It’s not that I disagree with the Calvin mindset as much as it is the demonic like spirit behind the man… Thou hast a few names even in Sardis which have not defiled their garments; and they shall walk with me in white: for they are worthy. -
Revelation 3:4
Did John Calvin defile his garments in toasting Michael Servetus?
“Neither God nor his Spirit have counselled such an action. Christ did not treat those who negated him that way.” - Italian poet Camillo Renato on the Servetus execution
“To kill a man is not to protect a doctrine, but it is to kill a man.” - French humanist Sébastien Chateillon on the Servetus execution
“I consider it a serious matter to kill men because they are in error on some question of scriptural interpretation, when we know that even the elect ones may be led astray into error.” - Michael Servetus
In 1908 a monument to Servetus was erected in the French city of Annemasse, some three miles [5 km] from the spot where he died. An inscription reads: “Michel Servetus, . . . geographer, physician, physiologist, contributed to the welfare of humanity by his scientific discoveries, his devotion to the sick and the poor, and the indomitable independence of his intelligence and his conscience. . . . His convictions were invincible.
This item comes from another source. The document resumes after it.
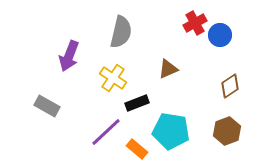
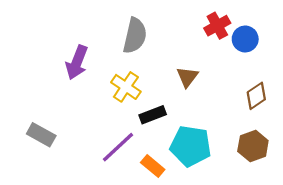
brown triangle: (168, 69) -> (187, 77), turned -30
gray rectangle: (47, 106) -> (41, 135), moved

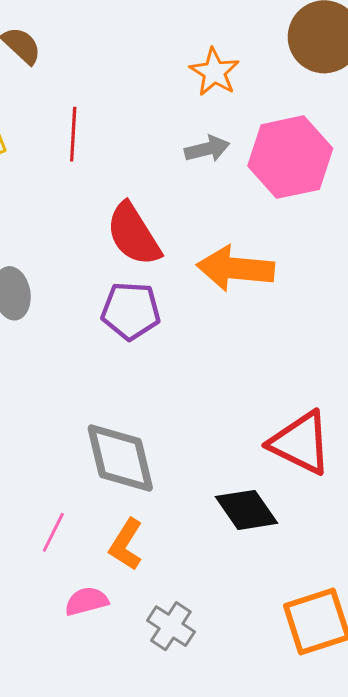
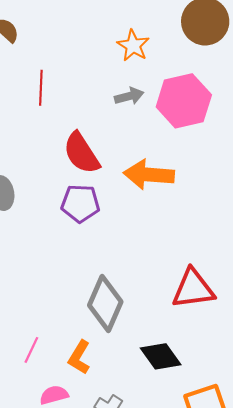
red triangle: (300, 443) -> (193, 289), turned -33
gray diamond: (120, 458) -> (105, 304), moved, turned 38
black diamond: (247, 510) -> (161, 356), moved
He made a sacrifice of his life for the cause of the truth.”
And to try to bail himself out of hot water Calvin says... "Whoever shall maintain that wrong is done to heretics and blasphemers in punishing them makes himself an accomplice in their crime and guilty as they are. There is no question here of man's authority; it is God who speaks, and clear it is what law he will have kept in the church, even to the end of the world. Wherefore does he demand of us a so extreme severity, if not to show us that due honor is not paid him, so long as we set not his service above every human consideration, so that we spare not kin, nor blood of any, and forget all humanity when the matter is to combat for His glory."
It seemed like Calvin himself would pay for such criminal deeds as his health receded in his fifties.
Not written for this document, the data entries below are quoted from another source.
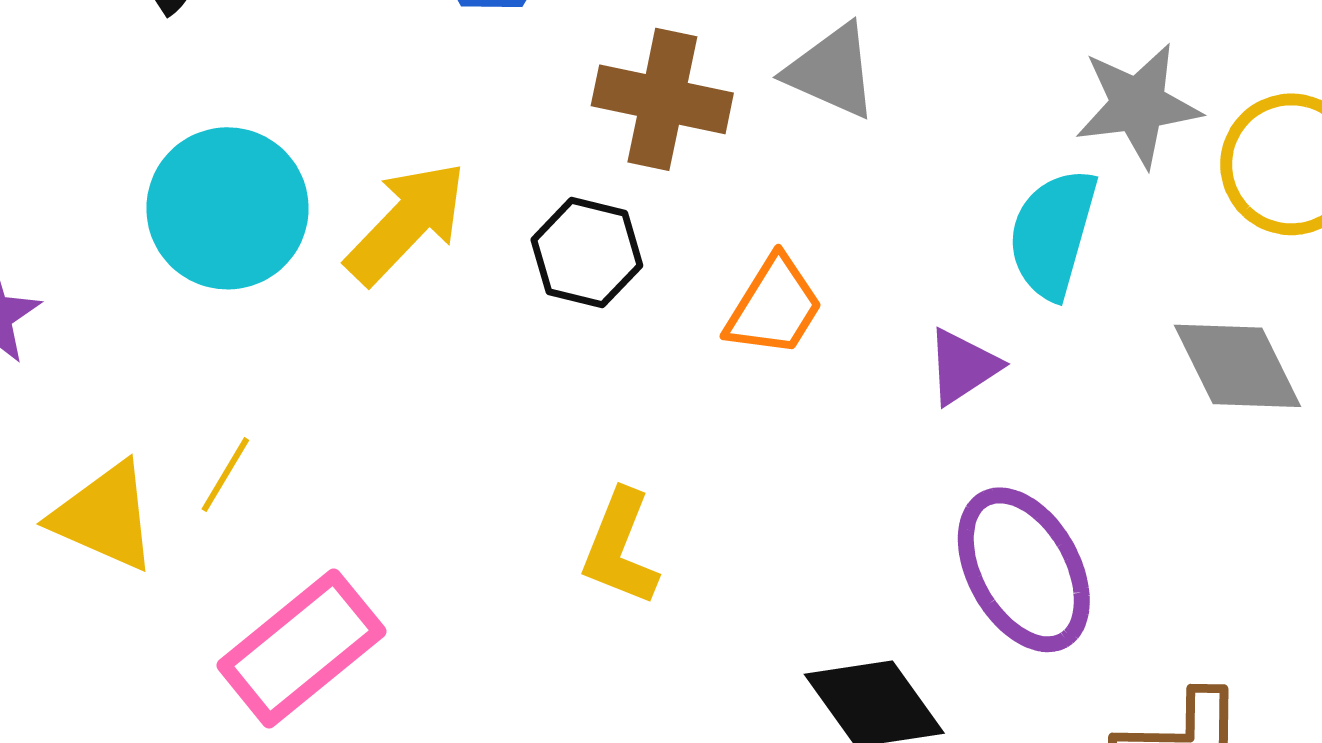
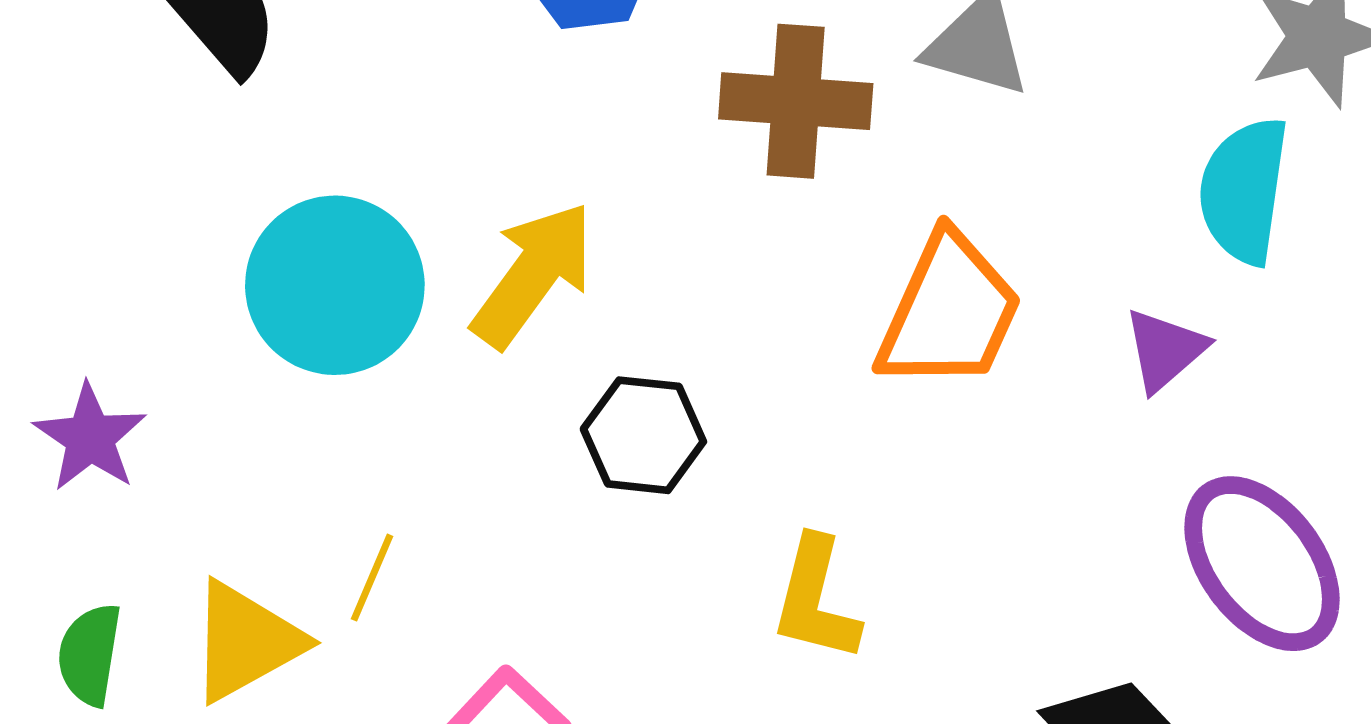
black hexagon: (587, 253) -> (643, 435), moved
orange trapezoid: (774, 306) -> (949, 312), size x1.4
yellow triangle: (105, 517) -> (246, 642), turned -45

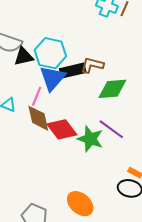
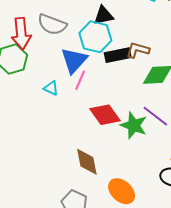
black triangle: (24, 57) -> (104, 15), moved
blue triangle: (52, 78) -> (74, 60), moved
brown diamond: (38, 118) -> (87, 162), moved

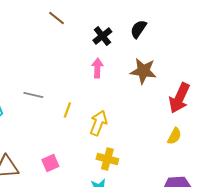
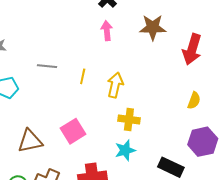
yellow semicircle: (174, 136) -> (194, 100), moved
pink square: (50, 163) -> (73, 131), size x1.4

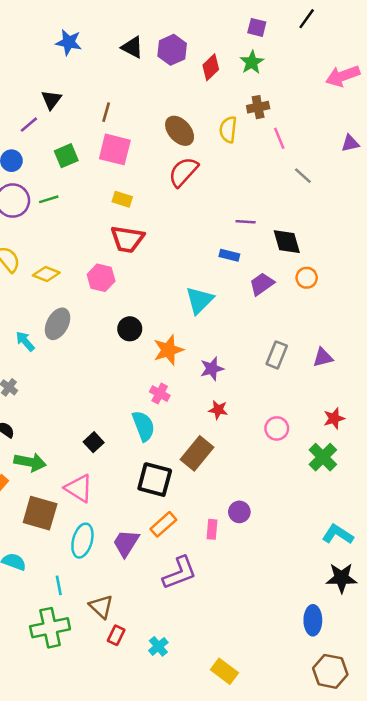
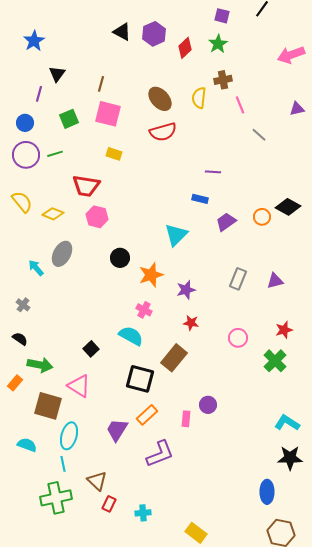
blue star: (69, 42) -> (34, 41), moved, turned 30
purple line: (29, 125) -> (39, 94), turned -35
red semicircle: (183, 172) -> (163, 132), turned -148
red trapezoid: (127, 239) -> (86, 186), moved
black diamond: (287, 242) -> (288, 207), moved, turned -45
cyan semicircle: (143, 426) -> (131, 336), turned -40
cyan ellipse: (82, 541) -> (69, 436), moved
cyan cross: (158, 646) -> (143, 513), turned 35

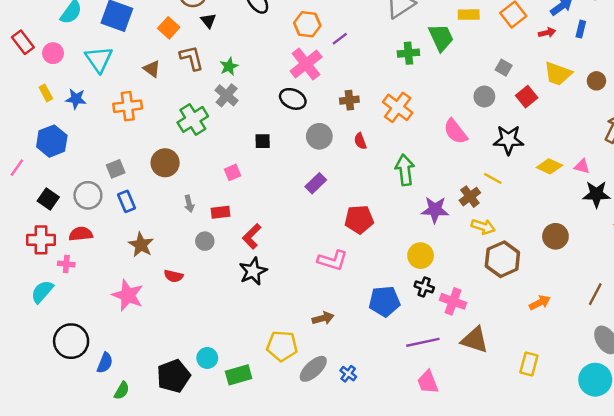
Fatally ill, and with blood flowing from his mouth, the 54 year-old pastor-theologian was carried to Saint Pierre in a chair. He was a man acquainted with pain. He suffered from terrible hemorrhoids, asthma, kidney stones, pulmonary tuberculosis, and gout. Fever was a consistent companion, and now he had ruptured blood vessels in his lungs due to his violent coughing spells. This same month he wrote of his tribulations to the doctors of Montpellier:
"But at that time [20 years ago] I was not attacked by gout, knew nothing of the stone or the gravel, was not tormented with the gripings of colic nor afflicted with piles nor threatened with haemorrhages. At present all these enemies charge me like troops. As soon as I recovered from a quartan fever, I was taken with severe and acute pains in my calves, which, after being partly relieved, returned a second and then third time. At last they turned into a disease of the joints, which spread from my feet to my knees. An ulcer in the haemorrhoid veins long tortured me ..." - John Calvin
I think Calvin messed up big time in having Servetus executed. Possibly even to the extent to his immortal soul.